◆ **Problem statement**: Please set out each line below exactly as it stands, without the images.

◆ **Stored data entries**:
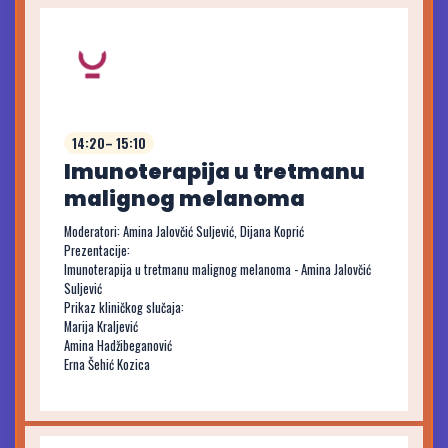
14:20– 15:10
Imunoterapija u tretmanu
malignog melanoma
Moderatori: Amina Jalovčić Suljević, Dijana Koprić
Prezentacije:
Imunoterapija u tretmanu malignog melanoma - Amina Jalovčić
Suljević
Prikaz kliničkog slučaja:
Marija Kraljević
Amina Hadžibeganović
Erna Šehić Kozica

◆ **Solution to this exercise**:
14:20– 15:10
Imunoterapija u tretmanu
malignog melanoma
Moderatori: Amina Jalovčić Suljević, Dijana Koprić
Prezentacije:
Imunoterapija u tretmanu malignog melanoma - Amina Jalovčić
Suljević
Prikaz kliničkog slučaja:
Marija Kraljević
Amina Hadžibeganović
Erna Šehić Kozica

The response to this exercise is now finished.